Rule #1:  You’re gonna get wet.

Put kids and water in the same general vicinity and wetness invariably ensues.  When you are teaching them to fish, however, this is not limited to just them… you’re included as well.  If kids are going to fall in, they’ll do so when you are standing in the most precarious spot of the day, and take you with ’em. 

Rule #2:  Hooks are sharp.

Think about it, what you’re doing here is handing a kid a long stick with some string and a sharp object at the end that you’re asking him to whip around in the air and accurately land on a prescribed target.  (It’s not lost on me that knights used to carry around bigger versions of a similar set up, and tried to knock other knights off horses with them.)  This won’t knock you off your feet, but it will send you wading into hairy places, have you climbing trees, and venture into any other difficult or dangerous place to retrieve them so your child can continue to do the same thing.  

Rue #3:  Fish bite when they’re damned well good and ready.

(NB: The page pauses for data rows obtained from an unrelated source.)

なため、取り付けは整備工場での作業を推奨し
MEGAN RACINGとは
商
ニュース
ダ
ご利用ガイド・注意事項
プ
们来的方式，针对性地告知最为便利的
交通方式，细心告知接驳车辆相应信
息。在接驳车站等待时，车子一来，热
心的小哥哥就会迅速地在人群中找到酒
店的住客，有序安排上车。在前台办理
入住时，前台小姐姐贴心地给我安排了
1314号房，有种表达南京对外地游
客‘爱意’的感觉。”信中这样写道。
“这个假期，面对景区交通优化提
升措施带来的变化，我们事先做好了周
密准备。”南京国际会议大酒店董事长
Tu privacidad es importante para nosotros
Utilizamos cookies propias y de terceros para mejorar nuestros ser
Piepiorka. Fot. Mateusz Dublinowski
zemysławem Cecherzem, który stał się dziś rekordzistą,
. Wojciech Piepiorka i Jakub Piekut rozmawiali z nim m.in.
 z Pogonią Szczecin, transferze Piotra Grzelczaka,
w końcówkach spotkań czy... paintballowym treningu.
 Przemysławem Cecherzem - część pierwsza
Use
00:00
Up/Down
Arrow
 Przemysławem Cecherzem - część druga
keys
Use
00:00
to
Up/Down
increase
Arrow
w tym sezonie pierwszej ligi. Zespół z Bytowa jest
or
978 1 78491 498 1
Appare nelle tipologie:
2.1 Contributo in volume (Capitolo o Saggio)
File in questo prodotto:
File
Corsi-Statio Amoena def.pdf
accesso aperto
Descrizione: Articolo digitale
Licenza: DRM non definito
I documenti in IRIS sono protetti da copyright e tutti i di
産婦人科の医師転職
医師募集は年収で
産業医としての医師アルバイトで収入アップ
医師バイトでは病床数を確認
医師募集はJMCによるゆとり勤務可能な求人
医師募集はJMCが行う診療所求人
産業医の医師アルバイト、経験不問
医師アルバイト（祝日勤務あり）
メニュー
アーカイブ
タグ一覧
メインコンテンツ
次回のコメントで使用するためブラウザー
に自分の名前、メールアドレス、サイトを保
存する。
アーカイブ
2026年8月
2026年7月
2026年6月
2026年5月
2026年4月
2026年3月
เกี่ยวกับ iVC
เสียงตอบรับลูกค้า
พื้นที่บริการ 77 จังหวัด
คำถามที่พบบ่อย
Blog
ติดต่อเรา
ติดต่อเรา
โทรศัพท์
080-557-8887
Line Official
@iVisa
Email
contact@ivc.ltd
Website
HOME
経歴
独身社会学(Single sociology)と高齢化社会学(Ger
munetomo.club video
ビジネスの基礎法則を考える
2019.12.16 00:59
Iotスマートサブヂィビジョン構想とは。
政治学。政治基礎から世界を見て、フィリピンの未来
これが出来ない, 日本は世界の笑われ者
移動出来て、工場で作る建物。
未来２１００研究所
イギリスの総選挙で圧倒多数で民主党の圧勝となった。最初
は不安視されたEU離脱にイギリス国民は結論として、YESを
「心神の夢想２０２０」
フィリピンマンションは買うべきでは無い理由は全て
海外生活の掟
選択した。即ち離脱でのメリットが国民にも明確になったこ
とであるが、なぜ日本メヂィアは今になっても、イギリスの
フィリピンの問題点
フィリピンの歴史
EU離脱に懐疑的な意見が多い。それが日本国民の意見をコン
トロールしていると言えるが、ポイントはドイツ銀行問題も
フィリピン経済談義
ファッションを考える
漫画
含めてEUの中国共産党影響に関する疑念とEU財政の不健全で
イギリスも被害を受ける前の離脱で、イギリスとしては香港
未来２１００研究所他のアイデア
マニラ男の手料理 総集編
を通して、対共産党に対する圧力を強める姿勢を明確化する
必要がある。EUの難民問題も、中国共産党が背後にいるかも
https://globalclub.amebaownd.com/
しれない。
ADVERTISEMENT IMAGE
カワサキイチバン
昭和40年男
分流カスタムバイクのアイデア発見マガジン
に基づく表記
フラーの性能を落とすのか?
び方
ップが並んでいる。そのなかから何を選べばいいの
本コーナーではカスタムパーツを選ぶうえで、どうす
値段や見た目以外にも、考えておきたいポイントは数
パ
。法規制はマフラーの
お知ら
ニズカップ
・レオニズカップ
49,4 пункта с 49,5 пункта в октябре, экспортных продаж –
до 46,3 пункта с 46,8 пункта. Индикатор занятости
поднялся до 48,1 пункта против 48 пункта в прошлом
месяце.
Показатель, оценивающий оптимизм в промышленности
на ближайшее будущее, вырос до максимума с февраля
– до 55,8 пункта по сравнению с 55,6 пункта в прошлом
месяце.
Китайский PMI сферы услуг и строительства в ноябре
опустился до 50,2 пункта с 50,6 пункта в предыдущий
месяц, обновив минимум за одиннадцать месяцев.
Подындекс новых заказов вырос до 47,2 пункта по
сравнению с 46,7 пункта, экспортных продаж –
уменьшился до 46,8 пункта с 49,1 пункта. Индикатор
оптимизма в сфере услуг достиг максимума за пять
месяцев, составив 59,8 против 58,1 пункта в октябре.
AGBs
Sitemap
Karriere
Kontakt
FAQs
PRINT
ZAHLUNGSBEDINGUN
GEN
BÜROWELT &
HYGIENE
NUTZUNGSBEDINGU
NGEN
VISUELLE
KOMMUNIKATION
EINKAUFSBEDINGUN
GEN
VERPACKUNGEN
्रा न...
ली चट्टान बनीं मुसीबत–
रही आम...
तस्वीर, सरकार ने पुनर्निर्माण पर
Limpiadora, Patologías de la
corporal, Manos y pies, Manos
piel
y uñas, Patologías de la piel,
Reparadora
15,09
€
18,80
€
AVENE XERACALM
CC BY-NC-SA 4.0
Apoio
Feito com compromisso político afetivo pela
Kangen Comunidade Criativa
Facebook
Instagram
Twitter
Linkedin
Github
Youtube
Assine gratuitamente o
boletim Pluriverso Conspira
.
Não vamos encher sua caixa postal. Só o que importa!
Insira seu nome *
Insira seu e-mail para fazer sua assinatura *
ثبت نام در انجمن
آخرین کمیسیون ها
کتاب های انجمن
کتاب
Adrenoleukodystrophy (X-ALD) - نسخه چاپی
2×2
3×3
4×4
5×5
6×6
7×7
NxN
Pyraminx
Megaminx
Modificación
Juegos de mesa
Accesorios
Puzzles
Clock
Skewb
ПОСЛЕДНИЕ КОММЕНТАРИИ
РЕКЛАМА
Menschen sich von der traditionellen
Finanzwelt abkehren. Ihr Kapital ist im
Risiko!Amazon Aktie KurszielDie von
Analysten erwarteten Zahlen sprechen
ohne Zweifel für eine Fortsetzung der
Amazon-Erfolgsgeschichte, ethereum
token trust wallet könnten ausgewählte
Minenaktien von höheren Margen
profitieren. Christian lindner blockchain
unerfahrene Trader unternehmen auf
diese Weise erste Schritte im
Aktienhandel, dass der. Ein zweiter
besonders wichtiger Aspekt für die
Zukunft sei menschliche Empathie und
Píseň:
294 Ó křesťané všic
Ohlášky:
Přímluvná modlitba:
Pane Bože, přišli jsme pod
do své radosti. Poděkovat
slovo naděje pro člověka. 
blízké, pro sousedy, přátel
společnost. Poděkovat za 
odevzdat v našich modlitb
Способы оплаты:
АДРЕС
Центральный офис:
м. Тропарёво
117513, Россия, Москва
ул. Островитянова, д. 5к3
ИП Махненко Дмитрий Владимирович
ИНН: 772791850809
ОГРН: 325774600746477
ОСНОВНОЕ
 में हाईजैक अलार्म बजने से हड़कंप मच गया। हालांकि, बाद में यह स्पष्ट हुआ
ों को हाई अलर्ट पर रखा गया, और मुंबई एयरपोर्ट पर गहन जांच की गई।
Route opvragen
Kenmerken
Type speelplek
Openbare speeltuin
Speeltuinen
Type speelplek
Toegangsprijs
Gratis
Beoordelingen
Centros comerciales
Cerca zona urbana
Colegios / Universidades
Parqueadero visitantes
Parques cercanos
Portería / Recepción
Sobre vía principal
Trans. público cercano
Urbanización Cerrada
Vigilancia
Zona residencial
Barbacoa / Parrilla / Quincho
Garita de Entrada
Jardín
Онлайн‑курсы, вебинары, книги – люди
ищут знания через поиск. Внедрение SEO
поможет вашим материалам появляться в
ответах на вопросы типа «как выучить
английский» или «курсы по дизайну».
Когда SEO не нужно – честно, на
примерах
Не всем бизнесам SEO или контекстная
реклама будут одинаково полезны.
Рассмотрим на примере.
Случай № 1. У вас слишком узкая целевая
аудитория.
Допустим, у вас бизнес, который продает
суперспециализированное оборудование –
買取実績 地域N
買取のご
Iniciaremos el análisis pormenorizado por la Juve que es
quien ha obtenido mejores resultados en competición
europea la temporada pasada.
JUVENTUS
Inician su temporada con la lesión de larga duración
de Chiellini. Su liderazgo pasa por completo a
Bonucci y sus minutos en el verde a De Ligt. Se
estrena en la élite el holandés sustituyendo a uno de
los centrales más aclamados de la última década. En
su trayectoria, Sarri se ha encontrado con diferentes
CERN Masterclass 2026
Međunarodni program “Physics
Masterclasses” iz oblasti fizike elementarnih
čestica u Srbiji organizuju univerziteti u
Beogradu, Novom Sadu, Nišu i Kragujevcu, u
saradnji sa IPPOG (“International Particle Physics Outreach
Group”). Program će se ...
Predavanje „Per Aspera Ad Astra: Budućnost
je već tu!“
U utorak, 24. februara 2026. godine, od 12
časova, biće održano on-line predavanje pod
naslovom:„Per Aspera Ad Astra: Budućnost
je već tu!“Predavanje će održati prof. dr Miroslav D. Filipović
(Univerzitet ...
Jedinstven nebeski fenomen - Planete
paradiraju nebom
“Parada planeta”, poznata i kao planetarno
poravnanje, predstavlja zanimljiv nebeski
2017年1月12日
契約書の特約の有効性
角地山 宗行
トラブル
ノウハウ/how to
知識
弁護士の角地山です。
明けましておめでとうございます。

No amount of coaxing, swearing, or praying will induce a fish to bite, I know this…I’ve tried all three.  The attention span of a kid when fishing is slow can be timed with a stopwatch, and the lack of action will  generally be perceived as your fault.

Rule # 4:  There’s no such thing as “Enough fish.”

Even when fish are committing mass Hari Kari, and throwing themselves onto kids hooks with the kind of reckless abandon usually reserved for lemmings, the question will come, “Dad, where else can we go now?”

Rule #5:  There is a silver lining.

At the end of the day when you’re sitting in front of the fire with the band-aid box, Absorbine Jr. bottle, and probably a bottle of something else, and the mental picture of that time earlier in the day when your child laid down the perfect cast, got the perfect drift, and took that 16″ Rainbow with a smile that lit up the whole county, then had the class to release it…  if that doesn’t make all the rest of it worth it… check your pulse.